Homosexuality must be presented as something that is scientifically certified, so that it can be said to be "natural". It must also be presented as something which can only be opposed by people who are irrational, extreme, and dangerous--people who must be silenced by law in a growing state of emergency.
If ever anything were "more than intellectually bankrupt" it is Newsweek's all out assault on the intelligence of their readers and their readiness to groom them as mindless consumers of their new product. Throughout their arguments the Newsweek writers rely on their readers to be afraid--to be very afraid of thinking the wrong things, lest they lose the cover of political correctness. They do not lead their "opinion-centric" readers in forming opinions but reactions.
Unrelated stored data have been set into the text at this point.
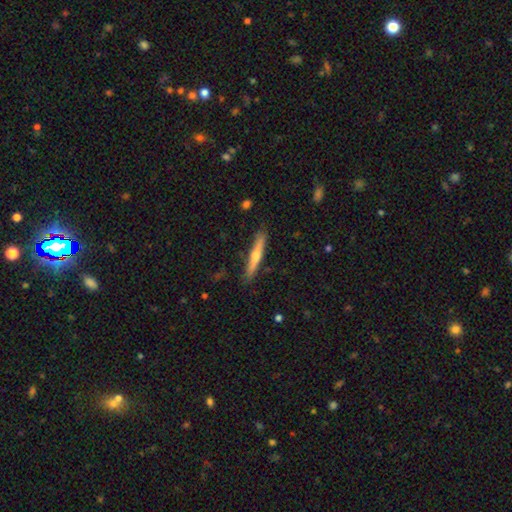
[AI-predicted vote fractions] Smooth or featured? Predicted: featured or disk (p=0.52). Edge-on disk? Predicted: yes (p=0.96). Merging? Predicted: none (p=0.87).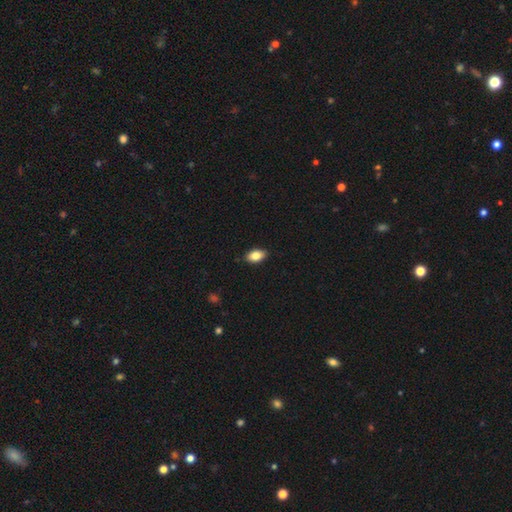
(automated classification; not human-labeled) smooth 83%, featured or disk 9%, star or artifact 8%. Down the decision tree: how rounded — in between (91%); merging — none (88%).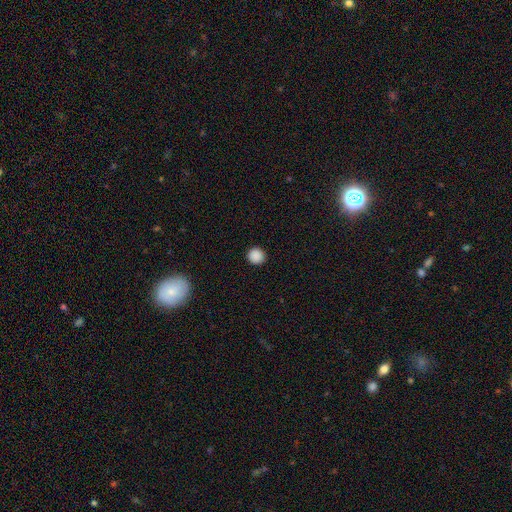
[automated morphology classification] Smooth or featured? smooth (88%)
How rounded? round (94%)
Merging? none (93%)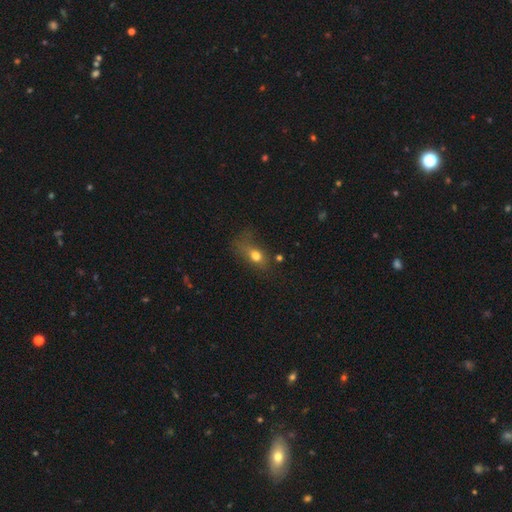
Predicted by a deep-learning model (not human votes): Smooth or featured?
  - smooth: 71% *
  - featured or disk: 16%
  - star or artifact: 14%
How rounded?
  - in between: 67% *
  - round: 25%
  - cigar-shaped: 8%
Merging?
  - none: 36% *
  - major disturbance: 32%
  - minor disturbance: 27%
  - merger: 5%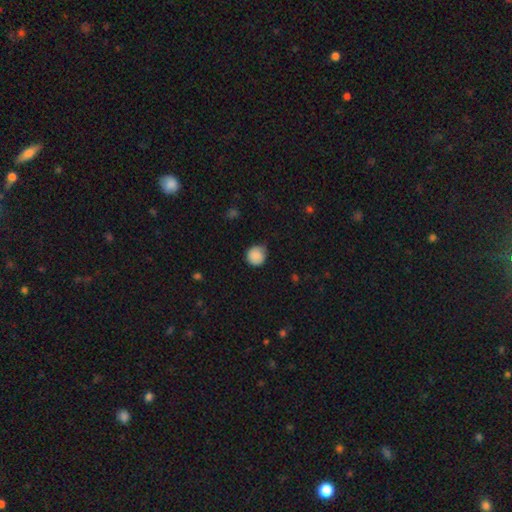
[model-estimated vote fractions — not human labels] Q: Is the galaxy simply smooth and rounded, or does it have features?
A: smooth — 88%.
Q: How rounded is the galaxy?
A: round — 92%.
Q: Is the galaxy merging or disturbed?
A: none — 71%.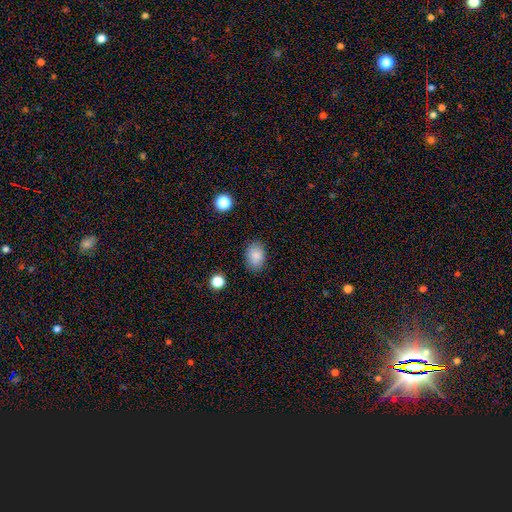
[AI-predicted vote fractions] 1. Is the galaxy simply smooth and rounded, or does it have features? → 86% smooth, 9% star or artifact, 5% featured or disk.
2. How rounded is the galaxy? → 78% in between, 21% round, 1% cigar-shaped.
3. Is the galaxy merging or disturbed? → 84% none, 12% minor disturbance, 3% major disturbance, 1% merger.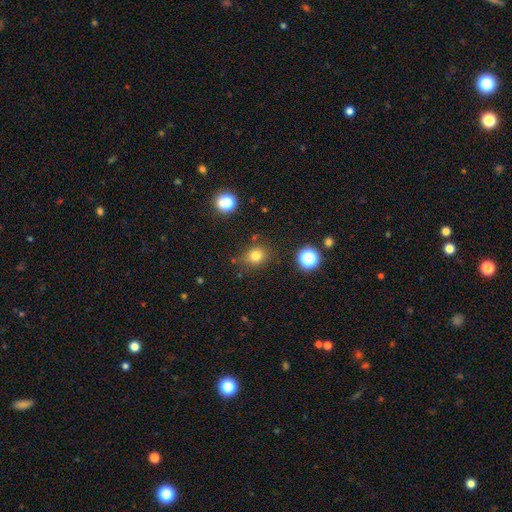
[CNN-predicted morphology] Smooth or featured? smooth (78%)
How rounded? round (70%)
Merging? none (79%)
One of these reactions is not to challenge shallow and fallacious arguments when they are phrased in a charged coded language. Hence Meacham and Miller's reliance on the race card in place of rational argument. The bottom line is that disbelief in homosexual orientation is tantamount to racism. The message to the reader: be very afraid of incorrect thinking on this issue, or you will forfeit your elitist pretensions.
A legitimate claim to be a member of the elite is what Newsweek's readers (what's left of them) are counting on. It's the reason they still read Newsweek. It's what Newsweek's editors are banking their advertisers might be willing to invest in.
---The Rev. Canon J. Gary L'Hommedieu is Canon for Pastoral Care at the Cathedral Church of St. Luke, Orlando, Florida, and a regular columnist for VirtueOnline.